My Corner post from last Wednesday — pointing out that government “stimulus” spending does not add new purchasing power to the economy because the government must first borrow that purchasing power out of the economy — caused a stir among liberal bloggers Brad DeLong, Matt Yglesias and Stan Collender. Their posts suggest they likely didn’t actually read the report I linked to — which anticipated and answered their counterarguments.
Brad DeLong predictably relied more on insults than analysis. Eventually, he asserted that my point that government “stimulus” cannot alter short-term demand must be false, since it would also mean that demand (and therefore income and spending) must always be fixed, making economic growth impossible. But this ignores that demand growth can come from sources other than fiscal policy.
Recovering from a recession requires first correcting the imbalances that caused the recession. Thereafter, economic growth is a function of productivity and labor supply. Rather than raising immediate productivity or labor supply, government spending (and tax rebates) typically redistributes existing demand from one group of people to another. This is zero-sum.
Yet demand can still grow other ways. Demand is nothing more than purchasing power, which is a function of goods and services provided and sold. Income, by definition, results from productive activity. When productivity increases (thus increasing employment and eventually wages), income increases and demand increases, all in tandem. So the key to increasing demand is to allow the economy to correct its imbalances and then to encourage productivity and labor supply.
Matt Yglesias argued that, during a recession, government spending can put unused resources to work.
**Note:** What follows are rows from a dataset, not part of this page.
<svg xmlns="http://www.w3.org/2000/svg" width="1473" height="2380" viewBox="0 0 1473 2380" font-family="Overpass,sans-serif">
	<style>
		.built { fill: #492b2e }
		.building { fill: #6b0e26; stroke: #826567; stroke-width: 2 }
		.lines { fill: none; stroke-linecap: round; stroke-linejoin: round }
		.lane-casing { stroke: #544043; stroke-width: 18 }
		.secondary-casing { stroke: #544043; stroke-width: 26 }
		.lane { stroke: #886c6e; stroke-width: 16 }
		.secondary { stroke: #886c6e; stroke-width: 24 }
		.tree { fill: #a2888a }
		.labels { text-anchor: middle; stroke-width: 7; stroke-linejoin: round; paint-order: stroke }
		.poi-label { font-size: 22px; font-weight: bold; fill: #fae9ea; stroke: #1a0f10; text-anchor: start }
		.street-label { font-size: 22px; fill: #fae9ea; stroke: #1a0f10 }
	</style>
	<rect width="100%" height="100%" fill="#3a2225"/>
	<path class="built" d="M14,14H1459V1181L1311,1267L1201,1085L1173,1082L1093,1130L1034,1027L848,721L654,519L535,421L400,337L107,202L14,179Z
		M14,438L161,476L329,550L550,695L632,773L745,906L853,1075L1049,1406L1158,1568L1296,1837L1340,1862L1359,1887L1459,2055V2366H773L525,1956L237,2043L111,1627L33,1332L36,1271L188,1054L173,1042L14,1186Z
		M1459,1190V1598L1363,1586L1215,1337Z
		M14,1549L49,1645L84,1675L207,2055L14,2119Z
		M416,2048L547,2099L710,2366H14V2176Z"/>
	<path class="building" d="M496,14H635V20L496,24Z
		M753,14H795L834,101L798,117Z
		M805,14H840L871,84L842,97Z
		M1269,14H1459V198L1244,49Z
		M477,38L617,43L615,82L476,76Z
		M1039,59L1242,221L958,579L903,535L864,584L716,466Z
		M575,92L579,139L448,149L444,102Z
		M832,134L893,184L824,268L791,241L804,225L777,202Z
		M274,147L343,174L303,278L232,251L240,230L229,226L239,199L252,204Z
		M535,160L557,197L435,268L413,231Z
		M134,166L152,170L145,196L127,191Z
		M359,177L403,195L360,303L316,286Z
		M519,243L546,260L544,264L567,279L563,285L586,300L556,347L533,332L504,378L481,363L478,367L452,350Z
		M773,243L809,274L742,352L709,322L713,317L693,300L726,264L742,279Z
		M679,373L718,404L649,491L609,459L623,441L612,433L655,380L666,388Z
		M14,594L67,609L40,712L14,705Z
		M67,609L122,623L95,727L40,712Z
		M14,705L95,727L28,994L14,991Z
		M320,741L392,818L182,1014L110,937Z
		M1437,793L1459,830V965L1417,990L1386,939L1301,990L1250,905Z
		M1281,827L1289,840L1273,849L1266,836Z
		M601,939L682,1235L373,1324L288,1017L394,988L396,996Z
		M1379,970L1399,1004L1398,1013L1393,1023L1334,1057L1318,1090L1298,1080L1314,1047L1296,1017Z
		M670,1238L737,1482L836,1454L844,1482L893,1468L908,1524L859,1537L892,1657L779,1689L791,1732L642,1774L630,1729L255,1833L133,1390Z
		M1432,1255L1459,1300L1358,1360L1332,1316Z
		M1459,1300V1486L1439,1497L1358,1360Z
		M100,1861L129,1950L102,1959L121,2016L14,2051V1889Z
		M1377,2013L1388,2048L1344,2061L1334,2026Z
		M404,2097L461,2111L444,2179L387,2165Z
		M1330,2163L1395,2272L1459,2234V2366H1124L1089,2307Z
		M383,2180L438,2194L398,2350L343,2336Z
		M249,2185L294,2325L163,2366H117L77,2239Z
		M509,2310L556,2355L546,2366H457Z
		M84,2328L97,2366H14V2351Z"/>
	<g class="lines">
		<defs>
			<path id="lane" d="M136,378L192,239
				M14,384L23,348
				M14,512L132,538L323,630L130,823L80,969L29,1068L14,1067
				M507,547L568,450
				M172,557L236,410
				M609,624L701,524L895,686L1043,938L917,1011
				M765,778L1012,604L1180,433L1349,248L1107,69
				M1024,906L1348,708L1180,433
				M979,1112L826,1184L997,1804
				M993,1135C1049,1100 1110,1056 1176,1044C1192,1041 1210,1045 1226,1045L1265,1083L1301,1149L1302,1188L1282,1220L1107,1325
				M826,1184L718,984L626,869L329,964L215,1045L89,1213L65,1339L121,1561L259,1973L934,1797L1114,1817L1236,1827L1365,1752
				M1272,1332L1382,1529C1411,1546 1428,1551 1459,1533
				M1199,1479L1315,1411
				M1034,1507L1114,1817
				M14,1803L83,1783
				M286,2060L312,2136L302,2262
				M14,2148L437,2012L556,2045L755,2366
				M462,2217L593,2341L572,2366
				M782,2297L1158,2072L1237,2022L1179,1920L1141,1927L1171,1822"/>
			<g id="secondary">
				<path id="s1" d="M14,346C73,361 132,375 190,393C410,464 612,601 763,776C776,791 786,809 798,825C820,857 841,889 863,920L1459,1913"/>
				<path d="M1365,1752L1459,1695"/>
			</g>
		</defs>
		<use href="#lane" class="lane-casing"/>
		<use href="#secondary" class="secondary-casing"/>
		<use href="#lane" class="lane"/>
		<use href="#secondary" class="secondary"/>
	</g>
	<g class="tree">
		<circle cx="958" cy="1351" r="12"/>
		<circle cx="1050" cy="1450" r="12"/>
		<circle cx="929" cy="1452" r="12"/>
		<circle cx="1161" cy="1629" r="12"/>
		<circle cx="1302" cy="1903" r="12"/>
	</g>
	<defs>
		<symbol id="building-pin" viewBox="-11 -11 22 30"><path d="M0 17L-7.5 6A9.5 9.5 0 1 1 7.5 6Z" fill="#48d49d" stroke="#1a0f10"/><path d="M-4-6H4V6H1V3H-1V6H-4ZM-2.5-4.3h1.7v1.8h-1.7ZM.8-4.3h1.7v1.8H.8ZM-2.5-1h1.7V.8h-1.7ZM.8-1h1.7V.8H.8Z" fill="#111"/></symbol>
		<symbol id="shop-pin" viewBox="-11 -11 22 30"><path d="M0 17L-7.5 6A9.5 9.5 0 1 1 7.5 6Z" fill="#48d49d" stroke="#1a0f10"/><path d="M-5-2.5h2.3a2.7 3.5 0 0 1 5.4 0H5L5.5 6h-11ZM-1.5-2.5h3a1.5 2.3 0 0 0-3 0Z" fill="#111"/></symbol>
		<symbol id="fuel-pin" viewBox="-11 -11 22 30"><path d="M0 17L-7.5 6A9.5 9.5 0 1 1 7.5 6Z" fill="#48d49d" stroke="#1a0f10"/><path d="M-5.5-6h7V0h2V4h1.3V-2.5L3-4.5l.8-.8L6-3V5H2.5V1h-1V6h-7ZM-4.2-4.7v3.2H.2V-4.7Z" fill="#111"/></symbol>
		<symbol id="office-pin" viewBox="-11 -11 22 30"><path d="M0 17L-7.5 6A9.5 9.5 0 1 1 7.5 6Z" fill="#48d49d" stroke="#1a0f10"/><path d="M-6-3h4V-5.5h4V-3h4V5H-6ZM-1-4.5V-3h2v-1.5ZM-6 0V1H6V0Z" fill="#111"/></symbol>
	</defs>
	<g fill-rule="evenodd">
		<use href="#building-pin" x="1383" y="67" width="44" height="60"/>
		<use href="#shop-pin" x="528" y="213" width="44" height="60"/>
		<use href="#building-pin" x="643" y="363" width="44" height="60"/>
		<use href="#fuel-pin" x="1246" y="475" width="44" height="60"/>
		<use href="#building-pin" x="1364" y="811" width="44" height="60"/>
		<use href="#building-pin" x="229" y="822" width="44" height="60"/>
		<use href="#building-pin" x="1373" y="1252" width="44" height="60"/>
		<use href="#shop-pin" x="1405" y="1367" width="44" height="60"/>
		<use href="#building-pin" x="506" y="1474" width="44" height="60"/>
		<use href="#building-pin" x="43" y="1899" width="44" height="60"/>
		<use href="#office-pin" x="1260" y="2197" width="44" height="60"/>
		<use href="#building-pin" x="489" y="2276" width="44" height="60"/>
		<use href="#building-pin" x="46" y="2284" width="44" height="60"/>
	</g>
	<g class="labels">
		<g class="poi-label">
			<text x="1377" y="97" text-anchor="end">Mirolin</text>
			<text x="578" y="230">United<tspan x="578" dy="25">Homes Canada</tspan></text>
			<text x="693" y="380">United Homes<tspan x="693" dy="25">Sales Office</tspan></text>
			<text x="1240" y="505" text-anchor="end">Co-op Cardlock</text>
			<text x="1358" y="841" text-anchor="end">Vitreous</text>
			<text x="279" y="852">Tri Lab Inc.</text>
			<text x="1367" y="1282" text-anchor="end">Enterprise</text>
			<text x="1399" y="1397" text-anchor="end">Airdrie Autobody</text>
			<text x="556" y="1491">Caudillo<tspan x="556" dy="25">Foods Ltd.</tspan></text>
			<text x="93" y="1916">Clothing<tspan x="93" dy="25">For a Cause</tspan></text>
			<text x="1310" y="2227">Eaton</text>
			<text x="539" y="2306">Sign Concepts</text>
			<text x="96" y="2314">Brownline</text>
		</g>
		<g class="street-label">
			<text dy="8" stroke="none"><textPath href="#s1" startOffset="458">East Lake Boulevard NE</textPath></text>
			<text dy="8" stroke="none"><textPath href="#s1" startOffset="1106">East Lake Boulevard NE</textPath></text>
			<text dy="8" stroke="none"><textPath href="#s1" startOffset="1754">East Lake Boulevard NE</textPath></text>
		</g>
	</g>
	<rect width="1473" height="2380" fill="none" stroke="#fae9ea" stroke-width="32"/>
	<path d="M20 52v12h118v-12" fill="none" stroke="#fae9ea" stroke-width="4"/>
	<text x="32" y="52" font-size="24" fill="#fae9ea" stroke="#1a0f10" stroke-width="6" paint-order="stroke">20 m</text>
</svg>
The problem is that, even in a recession, the spending must be financed by borrowed dollars that would have otherwise been employed elsewhere in the economy. Congress can borrow $10 million from the residents of Anytown to re-open an idle factory in Flint, Michigan. But this leaves Anytown’s residents with $10 million less to spend, which (by the same logic) will cause the idling of resources there. So rather than create new economic activity and multiplier effects, the stimulus has merely transferred them to a new town (my report covers the case of foreign borrowing as well).
Stan Collender asserted that people and businesses aren’t spending their money, so Congress can increase demand by transferring it from “savers” to “spenders.” This argument — which I dealt with at length in my report — ignores the existence of the financial system. Savings do not drop out of the economy. Nearly all people invest their savings, or put it in banks, which lend it out to others to spend. Thus, the financial system transfers one person’s savings to someone else who can spend it. The only savings that drop out of the economy are those hoarded in mattresses and safes.
Collender may contend that recession-weary banks are hoarding savings well beyond the legal minimum reserves. Yet even when banks hesitate to lend their deposits, they invest them in Treasury bills to keep them circulating through the economy and earning interest. In fact, the federal funds market — where banks lend each other any excess cash at the end of the day — exists because banks refuse to sit on unused cash even overnight. Thus, even in recessions, one person’s savings quickly finance another person’s spending.
Yes, we hear about “excess reserves” in the banking system. But those aren’t customer deposits being hoarded in massive bank vaults. Rather, they represent a glut of new dollars held at that Federal Reserve that have not yet been injected into the economy. Held at the Fed, those reserves are not financing the stimulus (more here and here).
Stimulus spending advocates like Collender must be able to show that nearly all the money lent to Washington would have otherwise sat idle in mattresses and bank safes (where it could not be consumed, invested, or deposited in banks for investment spending). Otherwise, Washington is merely a middleman transferring purchasing power from one part of the economy to another — and the justification for government spending as stimulus collapses.